[DATA FOR PROCESSING]

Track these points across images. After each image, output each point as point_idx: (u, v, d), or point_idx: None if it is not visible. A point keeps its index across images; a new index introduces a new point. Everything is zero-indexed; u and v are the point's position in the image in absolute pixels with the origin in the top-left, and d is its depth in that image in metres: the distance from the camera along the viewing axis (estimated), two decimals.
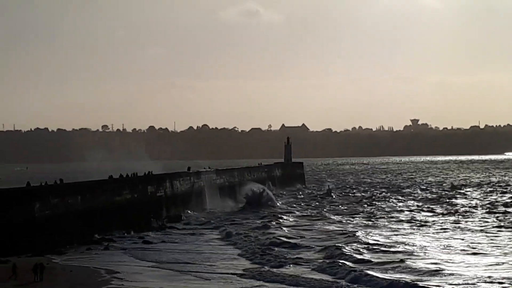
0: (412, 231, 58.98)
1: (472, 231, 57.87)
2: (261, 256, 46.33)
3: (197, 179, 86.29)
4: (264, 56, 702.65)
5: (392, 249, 47.60)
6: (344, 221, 67.93)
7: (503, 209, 76.97)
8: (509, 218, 67.19)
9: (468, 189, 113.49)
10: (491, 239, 52.45)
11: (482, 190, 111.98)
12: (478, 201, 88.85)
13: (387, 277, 37.45)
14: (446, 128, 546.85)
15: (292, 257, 45.56)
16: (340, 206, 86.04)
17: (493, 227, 60.72)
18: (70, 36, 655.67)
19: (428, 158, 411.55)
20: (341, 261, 42.58)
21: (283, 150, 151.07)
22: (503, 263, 41.55)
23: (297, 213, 78.86)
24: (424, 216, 71.80)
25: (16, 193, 51.17)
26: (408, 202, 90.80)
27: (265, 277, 38.85)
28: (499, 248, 47.69)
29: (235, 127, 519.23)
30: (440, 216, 71.66)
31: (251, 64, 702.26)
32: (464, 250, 47.23)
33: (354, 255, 45.06)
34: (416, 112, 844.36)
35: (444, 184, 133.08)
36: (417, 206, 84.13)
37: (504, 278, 36.53)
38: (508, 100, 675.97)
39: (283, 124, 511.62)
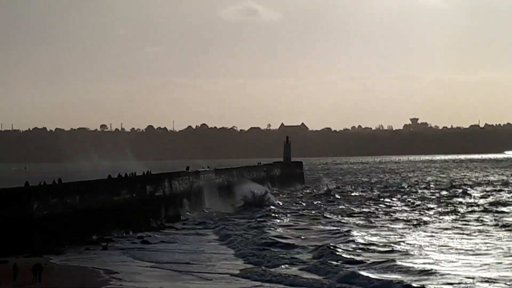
0: (409, 230, 58.83)
1: (469, 231, 57.62)
2: (257, 256, 46.17)
3: (196, 179, 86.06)
4: (263, 55, 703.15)
5: (386, 249, 47.47)
6: (341, 221, 67.75)
7: (500, 208, 76.62)
8: (505, 218, 66.89)
9: (466, 188, 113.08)
10: (488, 239, 52.23)
11: (480, 189, 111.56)
12: (476, 200, 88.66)
13: (379, 277, 37.21)
14: (446, 127, 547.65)
15: (287, 257, 45.41)
16: (338, 206, 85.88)
17: (490, 226, 60.53)
18: (69, 35, 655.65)
19: (428, 157, 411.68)
20: (333, 261, 42.46)
21: (282, 150, 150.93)
22: (499, 263, 41.30)
23: (295, 212, 78.73)
24: (422, 215, 71.56)
25: (14, 193, 50.97)
26: (406, 201, 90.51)
27: (262, 278, 38.69)
28: (495, 248, 47.41)
29: (234, 126, 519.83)
30: (438, 215, 71.45)
31: (251, 63, 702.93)
32: (460, 250, 47.03)
33: (347, 255, 44.87)
34: (416, 111, 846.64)
35: (442, 183, 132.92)
36: (415, 205, 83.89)
37: (499, 277, 36.41)
38: (508, 99, 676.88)
39: (282, 123, 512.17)
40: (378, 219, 69.18)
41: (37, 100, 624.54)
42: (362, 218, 70.50)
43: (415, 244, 50.00)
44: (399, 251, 46.72)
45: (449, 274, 37.55)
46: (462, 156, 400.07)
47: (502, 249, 46.90)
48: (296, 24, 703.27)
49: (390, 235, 56.01)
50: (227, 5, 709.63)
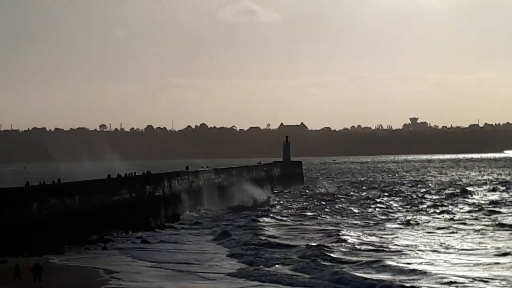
0: (403, 230, 58.69)
1: (464, 231, 57.44)
2: (253, 256, 46.14)
3: (195, 179, 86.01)
4: (262, 55, 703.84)
5: (379, 249, 47.45)
6: (335, 221, 67.70)
7: (496, 208, 76.40)
8: (500, 217, 66.81)
9: (463, 188, 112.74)
10: (483, 239, 52.14)
11: (477, 188, 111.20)
12: (472, 200, 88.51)
13: (369, 276, 37.11)
14: (445, 126, 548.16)
15: (280, 256, 45.36)
16: (334, 206, 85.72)
17: (485, 226, 60.35)
18: (68, 35, 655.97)
19: (428, 156, 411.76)
20: (323, 261, 42.47)
21: (282, 149, 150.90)
22: (494, 263, 41.18)
23: (292, 212, 78.80)
24: (417, 215, 71.39)
25: (14, 193, 50.92)
26: (403, 201, 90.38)
27: (260, 278, 38.65)
28: (489, 248, 47.28)
29: (234, 126, 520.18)
30: (433, 215, 71.28)
31: (250, 63, 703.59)
32: (454, 249, 46.93)
33: (339, 255, 44.85)
34: (415, 111, 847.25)
35: (439, 183, 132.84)
36: (411, 205, 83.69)
37: (490, 277, 36.38)
38: (508, 99, 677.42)
39: (281, 123, 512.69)
40: (373, 219, 69.06)
41: (37, 100, 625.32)
42: (357, 218, 70.46)
43: (408, 244, 49.88)
44: (391, 251, 46.69)
45: (440, 274, 37.37)
46: (462, 156, 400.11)
47: (497, 248, 46.71)
48: (295, 25, 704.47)
49: (384, 234, 55.93)
50: (225, 5, 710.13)
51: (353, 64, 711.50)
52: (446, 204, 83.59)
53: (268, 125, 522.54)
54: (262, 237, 55.78)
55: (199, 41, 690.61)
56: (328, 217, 72.29)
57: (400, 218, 68.52)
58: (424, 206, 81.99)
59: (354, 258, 43.65)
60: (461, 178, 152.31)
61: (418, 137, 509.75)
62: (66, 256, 47.83)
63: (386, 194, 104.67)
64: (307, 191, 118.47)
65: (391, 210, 77.76)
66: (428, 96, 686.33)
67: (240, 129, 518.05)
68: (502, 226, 59.75)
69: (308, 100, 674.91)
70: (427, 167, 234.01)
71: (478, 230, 57.32)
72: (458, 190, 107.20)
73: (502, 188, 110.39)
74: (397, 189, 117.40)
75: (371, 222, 66.18)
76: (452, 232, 56.57)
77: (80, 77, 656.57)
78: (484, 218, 67.15)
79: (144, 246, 53.65)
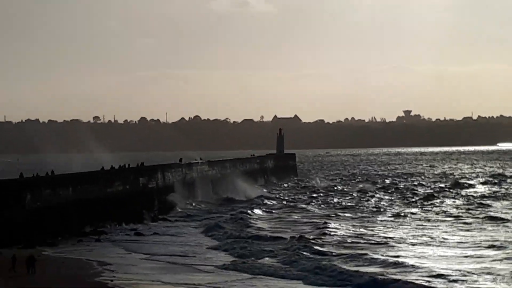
0: (391, 223, 58.83)
1: (454, 223, 57.63)
2: (244, 249, 46.15)
3: (189, 171, 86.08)
4: (256, 46, 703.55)
5: (368, 242, 47.58)
6: (326, 214, 67.83)
7: (486, 201, 76.51)
8: (489, 210, 67.05)
9: (455, 181, 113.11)
10: (472, 232, 52.33)
11: (469, 182, 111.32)
12: (463, 193, 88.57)
13: (356, 269, 37.18)
14: (439, 119, 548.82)
15: (269, 249, 45.42)
16: (327, 198, 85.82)
17: (474, 219, 60.42)
18: (61, 26, 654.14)
19: (421, 149, 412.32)
20: (307, 253, 42.63)
21: (275, 142, 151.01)
22: (484, 255, 41.28)
23: (283, 205, 79.00)
24: (407, 207, 71.62)
25: (7, 185, 50.90)
26: (393, 194, 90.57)
27: (251, 270, 38.86)
28: (478, 240, 47.37)
29: (227, 118, 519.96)
30: (423, 207, 71.43)
31: (243, 54, 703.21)
32: (440, 242, 47.06)
33: (325, 248, 44.90)
34: (409, 103, 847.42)
35: (432, 176, 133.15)
36: (402, 198, 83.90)
37: (475, 269, 36.65)
38: (501, 91, 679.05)
39: (275, 115, 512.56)
40: (364, 211, 69.28)
41: (30, 92, 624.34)
42: (348, 210, 70.56)
43: (397, 236, 50.02)
44: (380, 243, 46.84)
45: (429, 266, 37.45)
46: (455, 148, 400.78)
47: (486, 241, 46.83)
48: (288, 16, 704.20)
49: (373, 227, 56.13)
50: None
51: (346, 56, 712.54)
52: (436, 196, 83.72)
53: (262, 117, 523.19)
54: (253, 230, 55.96)
55: (192, 32, 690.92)
56: (317, 209, 72.51)
57: (390, 211, 68.66)
58: (415, 199, 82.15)
59: (342, 251, 43.70)
60: (453, 171, 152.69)
61: (412, 129, 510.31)
62: (59, 248, 47.91)
63: (377, 186, 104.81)
64: (301, 183, 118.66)
65: (382, 203, 77.91)
66: (421, 88, 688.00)
67: (234, 121, 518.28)
68: (491, 219, 59.87)
69: (302, 92, 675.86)
70: (420, 160, 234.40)
71: (468, 223, 57.52)
72: (449, 183, 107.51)
73: (493, 181, 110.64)
74: (388, 181, 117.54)
75: (361, 214, 66.38)
76: (442, 225, 56.73)
77: (73, 69, 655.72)
78: (474, 211, 67.24)
79: (138, 238, 53.78)
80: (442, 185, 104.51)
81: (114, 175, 66.30)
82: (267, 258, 42.38)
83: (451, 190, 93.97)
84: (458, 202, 77.08)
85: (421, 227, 55.99)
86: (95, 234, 54.26)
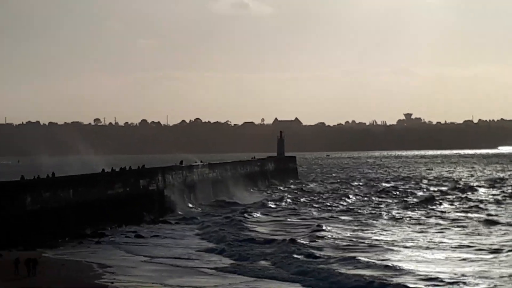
0: (389, 226, 58.75)
1: (450, 227, 57.54)
2: (242, 251, 46.19)
3: (190, 173, 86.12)
4: (257, 49, 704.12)
5: (363, 245, 47.57)
6: (322, 216, 67.91)
7: (483, 205, 76.33)
8: (483, 214, 66.74)
9: (454, 184, 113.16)
10: (466, 235, 52.28)
11: (468, 185, 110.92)
12: (461, 196, 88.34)
13: (350, 273, 37.17)
14: (440, 122, 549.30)
15: (266, 252, 45.45)
16: (325, 202, 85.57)
17: (472, 222, 60.33)
18: (62, 28, 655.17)
19: (422, 152, 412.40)
20: (298, 256, 42.70)
21: (276, 144, 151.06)
22: (479, 259, 41.30)
23: (281, 208, 79.02)
24: (403, 211, 71.33)
25: (7, 186, 50.96)
26: (391, 197, 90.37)
27: (250, 272, 38.98)
28: (474, 244, 47.28)
29: (228, 120, 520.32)
30: (420, 211, 71.11)
31: (244, 57, 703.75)
32: (437, 245, 47.02)
33: (319, 251, 44.89)
34: (410, 106, 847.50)
35: (431, 179, 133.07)
36: (399, 201, 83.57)
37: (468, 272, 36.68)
38: (502, 94, 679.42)
39: (276, 118, 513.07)
40: (360, 214, 69.11)
41: (31, 94, 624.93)
42: (344, 213, 70.50)
43: (391, 239, 49.99)
44: (373, 246, 46.86)
45: (422, 270, 37.36)
46: (455, 151, 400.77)
47: (482, 244, 46.84)
48: (288, 18, 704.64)
49: (369, 230, 56.02)
50: None
51: (347, 58, 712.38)
52: (433, 199, 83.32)
53: (263, 120, 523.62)
54: (251, 233, 56.02)
55: (193, 34, 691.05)
56: (315, 212, 72.45)
57: (387, 214, 68.45)
58: (412, 202, 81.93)
59: (336, 254, 43.68)
60: (452, 174, 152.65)
61: (413, 133, 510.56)
62: (60, 250, 47.99)
63: (375, 190, 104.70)
64: (300, 186, 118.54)
65: (379, 206, 77.80)
66: (422, 91, 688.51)
67: (235, 124, 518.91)
68: (488, 222, 59.73)
69: (302, 95, 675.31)
70: (420, 163, 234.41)
71: (465, 226, 57.48)
72: (447, 187, 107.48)
73: (491, 185, 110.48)
74: (386, 185, 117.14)
75: (359, 217, 66.29)
76: (438, 228, 56.70)
77: (74, 71, 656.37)
78: (471, 214, 67.22)
79: (138, 240, 53.81)
80: (440, 188, 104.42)
81: (114, 177, 66.35)
82: (263, 262, 42.30)
83: (449, 193, 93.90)
84: (455, 205, 77.05)
85: (417, 230, 55.86)
86: (95, 236, 54.34)
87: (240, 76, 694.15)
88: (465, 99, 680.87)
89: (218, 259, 44.38)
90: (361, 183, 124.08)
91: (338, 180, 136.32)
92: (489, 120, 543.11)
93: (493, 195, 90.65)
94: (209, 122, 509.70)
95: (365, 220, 64.41)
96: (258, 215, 71.09)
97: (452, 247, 46.15)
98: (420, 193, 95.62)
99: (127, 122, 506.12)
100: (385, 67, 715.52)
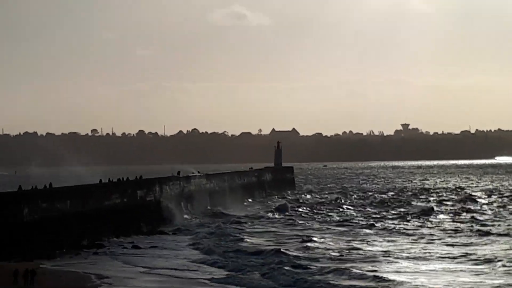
0: (377, 237, 58.91)
1: (441, 238, 57.57)
2: (236, 263, 46.29)
3: (187, 184, 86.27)
4: (253, 59, 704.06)
5: (351, 255, 47.78)
6: (316, 228, 68.11)
7: (476, 215, 76.35)
8: (479, 225, 66.69)
9: (447, 195, 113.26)
10: (461, 247, 52.23)
11: (462, 195, 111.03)
12: (453, 207, 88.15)
13: (332, 282, 37.36)
14: (437, 132, 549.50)
15: (258, 263, 45.51)
16: (319, 212, 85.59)
17: (463, 233, 60.42)
18: (59, 38, 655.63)
19: (419, 162, 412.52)
20: (288, 267, 42.76)
21: (273, 155, 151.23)
22: (470, 270, 41.49)
23: (277, 218, 79.19)
24: (397, 222, 71.30)
25: (5, 197, 51.09)
26: (385, 208, 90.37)
27: (240, 283, 39.22)
28: (465, 255, 47.45)
29: (225, 131, 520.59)
30: (413, 222, 71.04)
31: (242, 67, 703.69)
32: (428, 256, 47.10)
33: (308, 262, 45.09)
34: (407, 117, 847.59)
35: (426, 189, 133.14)
36: (393, 212, 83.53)
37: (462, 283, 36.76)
38: (499, 105, 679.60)
39: (273, 128, 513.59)
40: (353, 225, 69.14)
41: (28, 105, 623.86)
42: (338, 224, 70.64)
43: (383, 250, 50.10)
44: (364, 257, 46.95)
45: (412, 281, 37.40)
46: (452, 162, 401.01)
47: (473, 255, 46.99)
48: (285, 29, 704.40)
49: (359, 241, 56.14)
50: (214, 8, 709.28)
51: (344, 69, 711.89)
52: (428, 210, 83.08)
53: (260, 130, 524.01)
54: (246, 244, 56.23)
55: (190, 44, 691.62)
56: (308, 223, 72.62)
57: (380, 225, 68.47)
58: (406, 212, 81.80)
59: (329, 265, 43.71)
60: (448, 184, 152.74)
61: (410, 143, 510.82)
62: (57, 261, 48.07)
63: (370, 200, 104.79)
64: (297, 197, 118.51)
65: (373, 217, 77.77)
66: (419, 102, 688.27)
67: (232, 134, 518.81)
68: (483, 233, 59.84)
69: (299, 105, 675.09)
70: (416, 173, 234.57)
71: (459, 237, 57.64)
72: (442, 197, 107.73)
73: (487, 195, 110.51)
74: (381, 196, 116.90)
75: (351, 228, 66.38)
76: (431, 239, 56.75)
77: (71, 81, 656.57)
78: (465, 224, 67.36)
79: (136, 251, 53.93)
80: (435, 199, 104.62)
81: (111, 188, 66.50)
82: (256, 273, 42.26)
83: (444, 204, 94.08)
84: (450, 216, 77.13)
85: (411, 241, 55.95)
86: (93, 247, 54.46)
87: (237, 86, 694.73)
88: (462, 109, 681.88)
89: (213, 270, 44.46)
90: (356, 194, 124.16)
91: (334, 191, 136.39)
92: (486, 131, 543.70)
93: (488, 204, 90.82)
94: (206, 132, 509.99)
95: (358, 230, 64.60)
96: (253, 226, 71.25)
97: (446, 258, 46.29)
98: (415, 204, 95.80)
99: (124, 133, 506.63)
100: (383, 78, 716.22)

[/DATA FOR PROCESSING]

[GOAL OF THE EXERCISE]
Copy nothing but the lines above that run from the one with "18: (70, 36, 655.67)" to the one with "49: (390, 235, 56.01)", ends included; pictures stay out.

[TASK ANSWER]
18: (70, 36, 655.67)
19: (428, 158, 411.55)
20: (341, 261, 42.58)
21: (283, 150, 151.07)
22: (503, 263, 41.55)
23: (297, 213, 78.86)
24: (424, 216, 71.80)
25: (16, 193, 51.17)
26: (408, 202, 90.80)
27: (265, 277, 38.85)
28: (499, 248, 47.69)
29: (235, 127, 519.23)
30: (440, 216, 71.66)
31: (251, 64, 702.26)
32: (464, 250, 47.23)
33: (354, 255, 45.06)
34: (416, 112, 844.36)
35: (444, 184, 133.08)
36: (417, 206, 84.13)
37: (504, 278, 36.53)
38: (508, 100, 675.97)
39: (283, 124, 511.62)
0: (409, 230, 58.83)
1: (469, 231, 57.62)
2: (257, 256, 46.17)
3: (196, 179, 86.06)
4: (263, 55, 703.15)
5: (386, 249, 47.47)
6: (341, 221, 67.75)
7: (500, 208, 76.62)
8: (505, 218, 66.89)
9: (466, 188, 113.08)
10: (488, 239, 52.23)
11: (480, 189, 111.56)
12: (476, 200, 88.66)
13: (379, 277, 37.21)
14: (446, 127, 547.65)
15: (287, 257, 45.41)
16: (338, 206, 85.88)
17: (490, 226, 60.53)
18: (69, 35, 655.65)
19: (428, 157, 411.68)
20: (333, 261, 42.46)
21: (282, 150, 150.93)
22: (499, 263, 41.30)
23: (295, 212, 78.73)
24: (422, 215, 71.56)
25: (14, 193, 50.97)
26: (406, 201, 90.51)
27: (262, 278, 38.69)
28: (495, 248, 47.41)
29: (234, 126, 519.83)
30: (438, 215, 71.45)
31: (251, 63, 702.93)
32: (460, 250, 47.03)
33: (347, 255, 44.87)
34: (416, 111, 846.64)
35: (442, 183, 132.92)
36: (415, 205, 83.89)
37: (499, 277, 36.41)
38: (508, 99, 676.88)
39: (282, 123, 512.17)
40: (378, 219, 69.18)
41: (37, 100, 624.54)
42: (362, 218, 70.50)
43: (415, 244, 50.00)
44: (399, 251, 46.72)
45: (449, 274, 37.55)
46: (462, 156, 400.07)
47: (502, 249, 46.90)
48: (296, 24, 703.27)
49: (390, 235, 56.01)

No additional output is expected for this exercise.